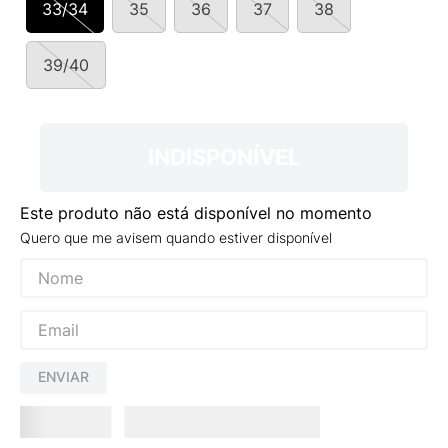
33/34
35
36
37
38
9
º
NEW 530
10
º
VEJA COUNTRY
39/40
INDISPONÍVEL
Este produto não está disponível no momento
Quero que me avisem quando estiver disponível
ENVIAR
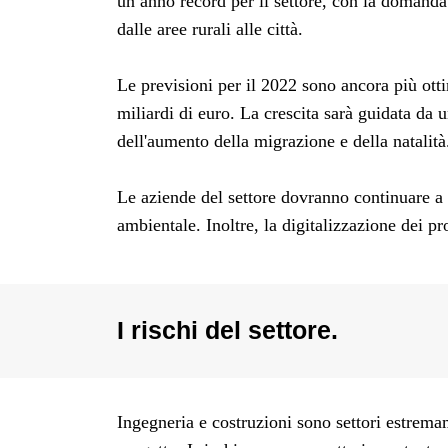
un anno record per il settore, con la domanda
dalle aree rurali alle città.
Le previsioni per il 2022 sono ancora più ott
miliardi di euro. La crescita sarà guidata da
dell'aumento della migrazione e della natalità
Le aziende del settore dovranno continuare a 
ambientale. Inoltre, la digitalizzazione dei 
I rischi del settore.
Ingegneria e costruzioni sono settori estremam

_____

▸ **JOB ITEM**: Without changing a single word, set down all of the material again and leave out its pictures.

▸ **EXERCISE SOLUTION**:
33/34
35
36
37
38
9
º
NEW 530
10
º
VEJA COUNTRY
39/40
INDISPONÍVEL
Este produto não está disponível no momento
Quero que me avisem quando estiver disponível
ENVIAR
un anno record per il settore, con la domanda
dalle aree rurali alle città.
Le previsioni per il 2022 sono ancora più ott
miliardi di euro. La crescita sarà guidata da
dell'aumento della migrazione e della natalità
Le aziende del settore dovranno continuare a 
ambientale. Inoltre, la digitalizzazione dei 
I rischi del settore.
Ingegneria e costruzioni sono settori estremam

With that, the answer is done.